Post-partum depression (PPD) affects an estimated 10% to 20% of American women. Symptoms of PPD may include severe mood swings, loss of appetite, fatigue, excessive crying, anxiety, irritability and difficulty sleeping. PPD does not only affect the mother, but it often affects those who are close to her, especially the baby. It may lead to less effective parenting, poor bonding, and withdrawal from family and friends.
Numerous studies have shown a clear positive association between inflammation and depression. In addition, research has also demonstrated a strong inverse association between vitamin D status and both inflammation and depression. Therefore, researchers recently hypothesized that an inverse relationship between prenatal vitamin D status and PPD symptoms would exist in pregnant women with high prenatal inflammatory markers.
The researchers analyzed data obtained during pregnancy and postpartum from a previous study to test their hypothesis. The study population included 91 African American women with a first trimester vitamin D measurement, second trimester measure of inflammatory markers and a postpartum assessment of depression.
The researchers evaluated data from African American women, because they have the highest rates of prenatal and postpartum depression compared to other racial groups in the United States. They also have a higher prevalence of vitamin D deficiency compared to other racial groups.
Here is what the researchers found:
- The average vitamin D status was 13.2 ng/ml (33 nmol/l), with 85% of the women considered vitamin D deficient as defined by levels less than or equal to 20 ng/ml (50 nmol/l).
- 97% of the women did not meet the level suggested for pregnant or lactating women of 30 ng/ml.
- There was an inverse association between prenatal vitamin D status and PPD symptoms, which approached significance (p < 0.058). This relationship was significantly modulated by inflammatory markers (p = 0.016).
- Among women with higher levels of inflammatory markers, low vitamin D status was significantly associated with higher PPD symptoms (p < 0.05).
The researchers stated,
“These findings provide the first evidence that low prenatal 25(OH)D and high prenatal inflammation together might predict future postpartum depressive symptomatology in African American women.”
The study possessed a few important strengths to acknowledge. First, it included a relatively large sample population. The researchers also controlled for various confounding factors, allowing them to better isolate the relationship between vitamin D status, inflammation and PPD.

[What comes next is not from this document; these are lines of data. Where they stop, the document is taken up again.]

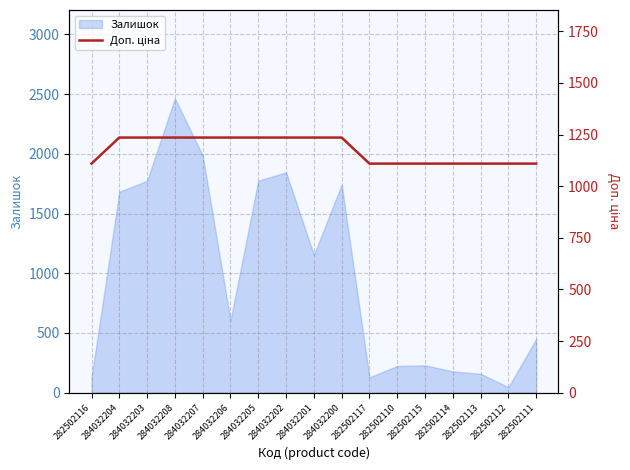

The value of Залишок at 282502114 is 178. True or false?

True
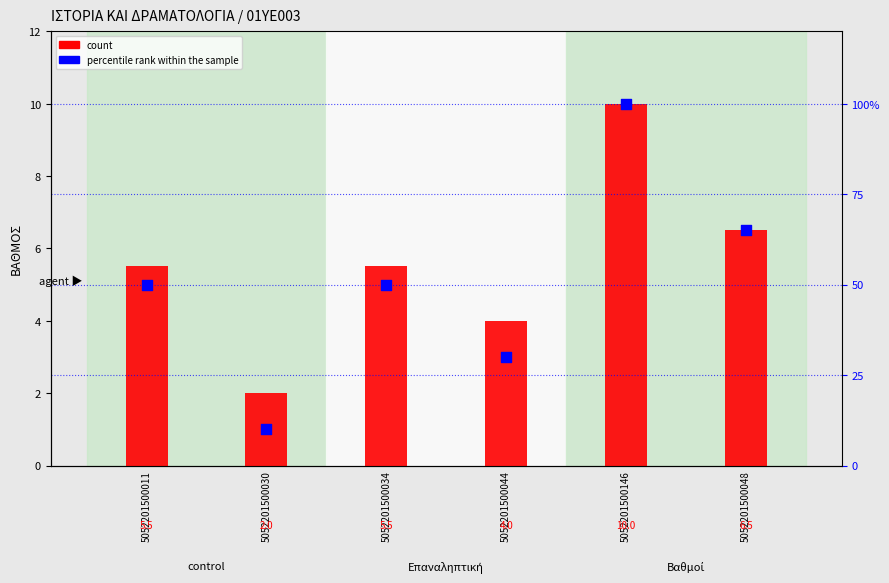

At which category is the sum across all series the highest?

5052201500146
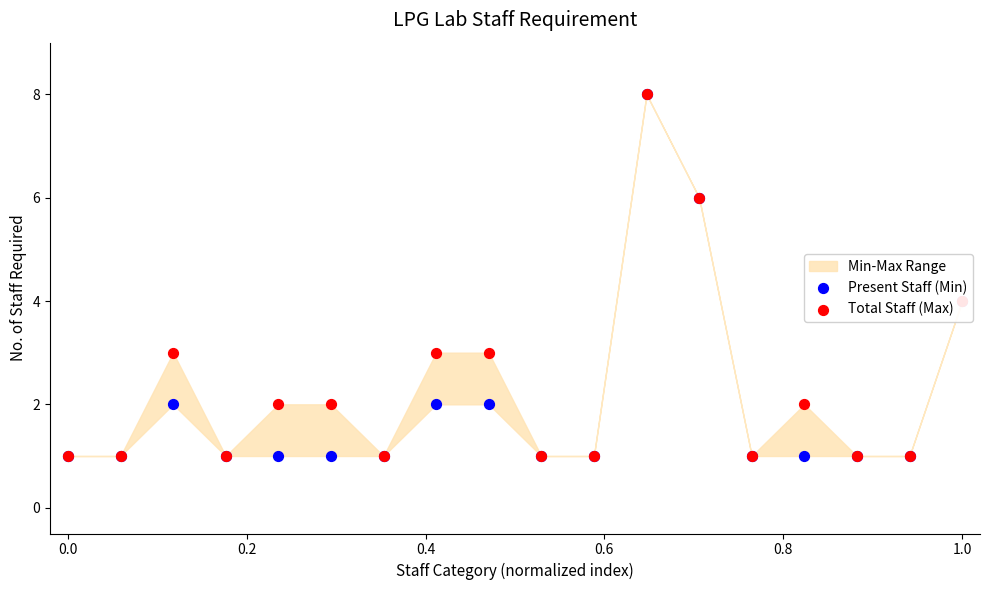

Which series has the largest total across all categories?

Total Staff (Max)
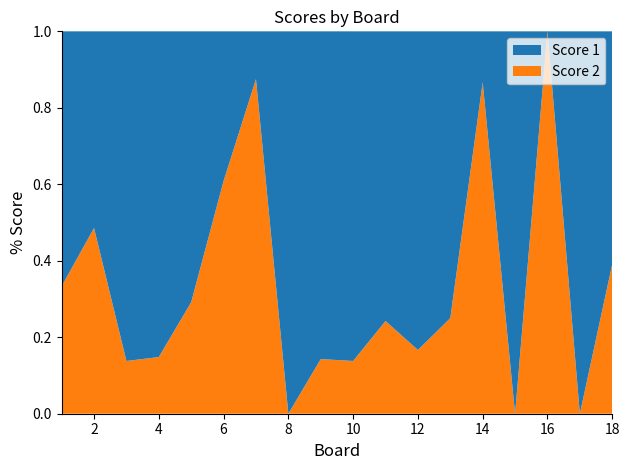

Reading left to right, list all the values displayed in this chart.

Score 1: 1=20	2=18	3=25	4=23	5=17	6=9	7=2	8=25	9=18	10=25	11=25	12=25	13=18	14=2	15=15	16=0	17=21	18=14
Score 2: 1=10	2=17	3=4	4=4	5=7	6=14	7=14	8=0	9=3	10=4	11=8	12=5	13=6	14=13	15=0	16=17	17=0	18=9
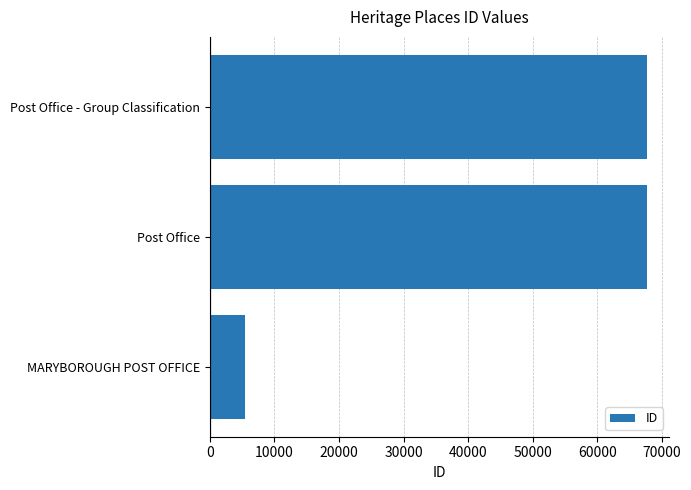

What is the change in value from MARYBOROUGH POST OFFICE to Post Office - Group Classification?

+62215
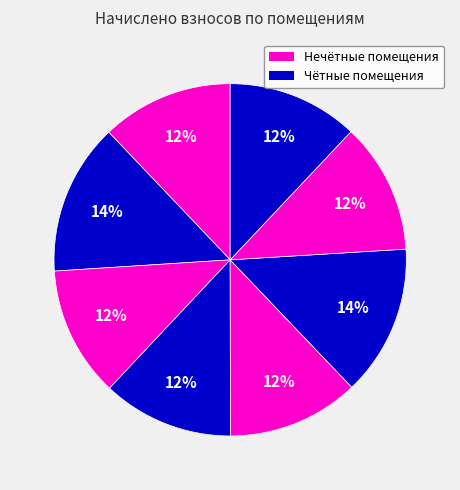

Rank the categories by value from highest to lowest.

2, 6, 1, 5, 4, 8, 7, 3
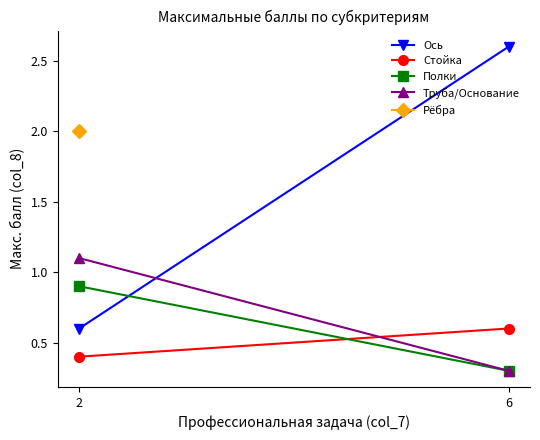

Is this an area chart (filled region under the line)?

No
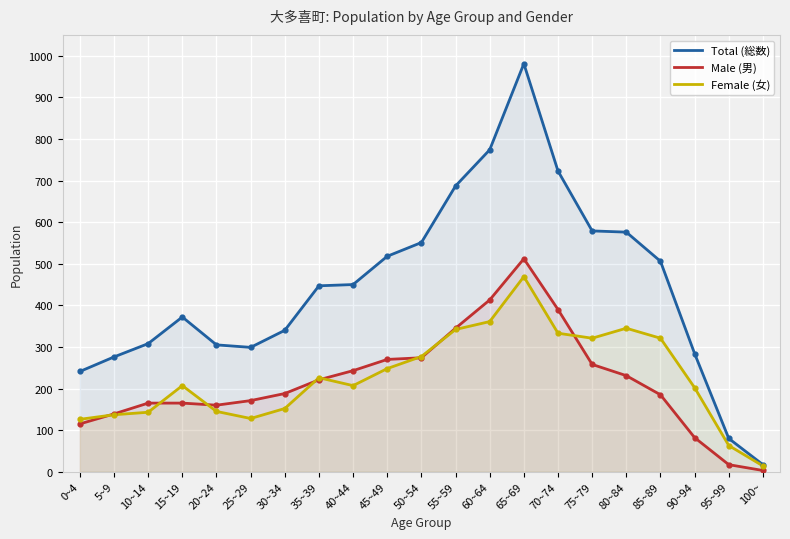

Is the value of Total (総数) at 70~74 greater than the value of Female (女) at 60~64?

Yes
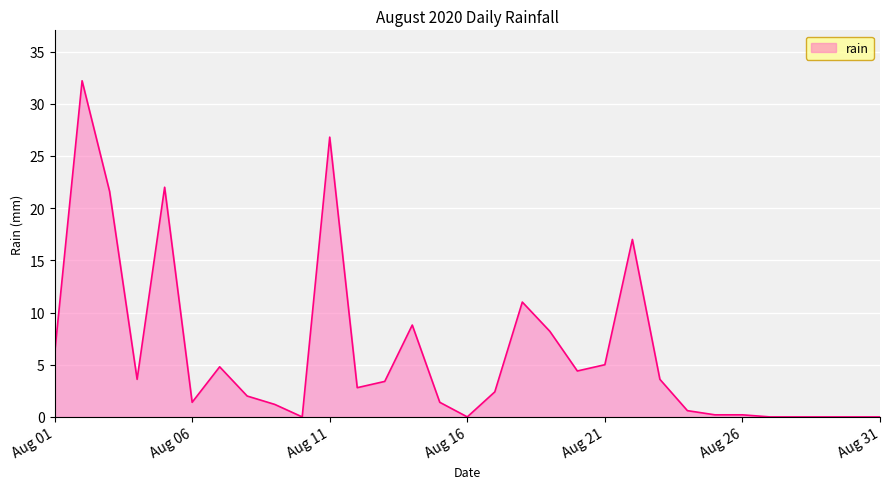

What is the difference between the maximum and minimum values?

32.2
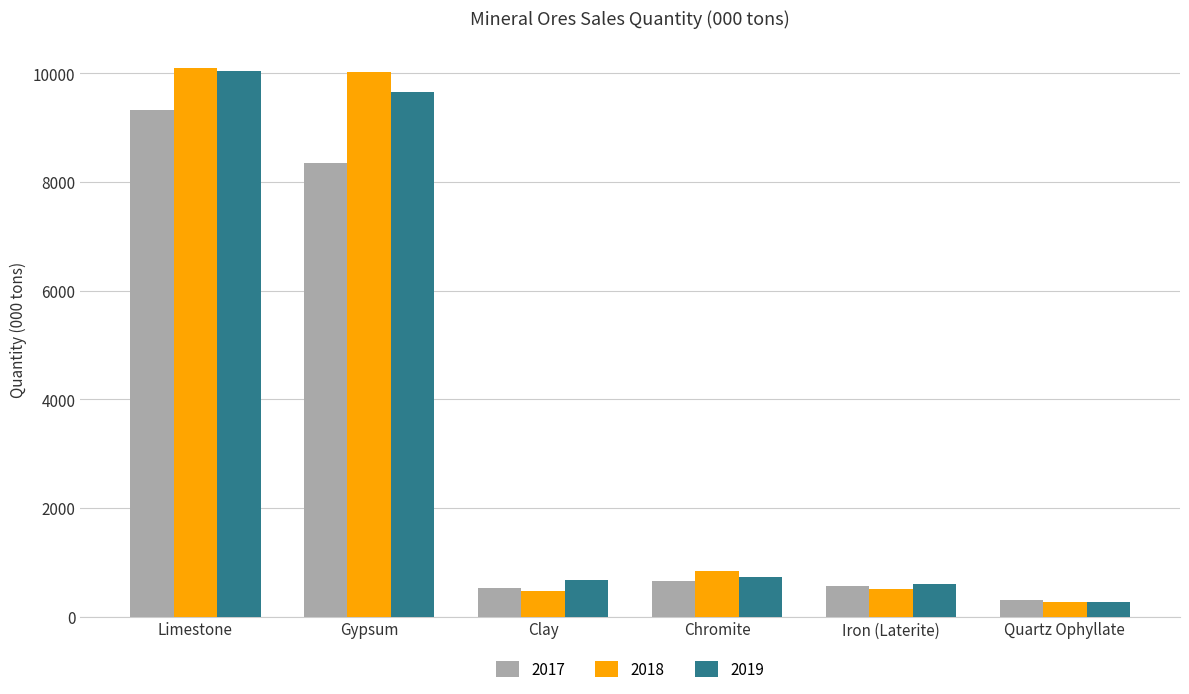

Is it true that 2019 equals 928.5 at Iron (Laterite)?

False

There were also a few key limitations regarding the study. There was a high dropout rate; however, the participants who dropped had similar vitamin D status and prenatal depression scores as those who remained in the study. Furthermore, 74% of the women in the study reported use of a vitamin D supplement (most of whom took 50,000 IU of vitamin D2 taken once per week). A small portion of women were prescribed vitamin D supplements after they had their vitamin D status measured, which may have skewed the results.
The researchers concluded,
“While these results are preliminary and do not establish causation, they are novel and particularly important given the prevalence of low 25(OH)D in this population of African American women. We hope that they may spark interest in further research on this topic including randomized controlled studies.”
Tovey, A. & Cannell, J. New study reports inflammation may modulate the relationship between vitamin D status and post-partum depression. The Vitamin D Council Blog & Newsletter, 2015.
Accortt E., et al. Lower prenatal vitamin D status and postpartum depressive symptomatology in African American women: Preliminary evidence for moderation by inflammatory cytokines. Archives of Women’s Health, 2015.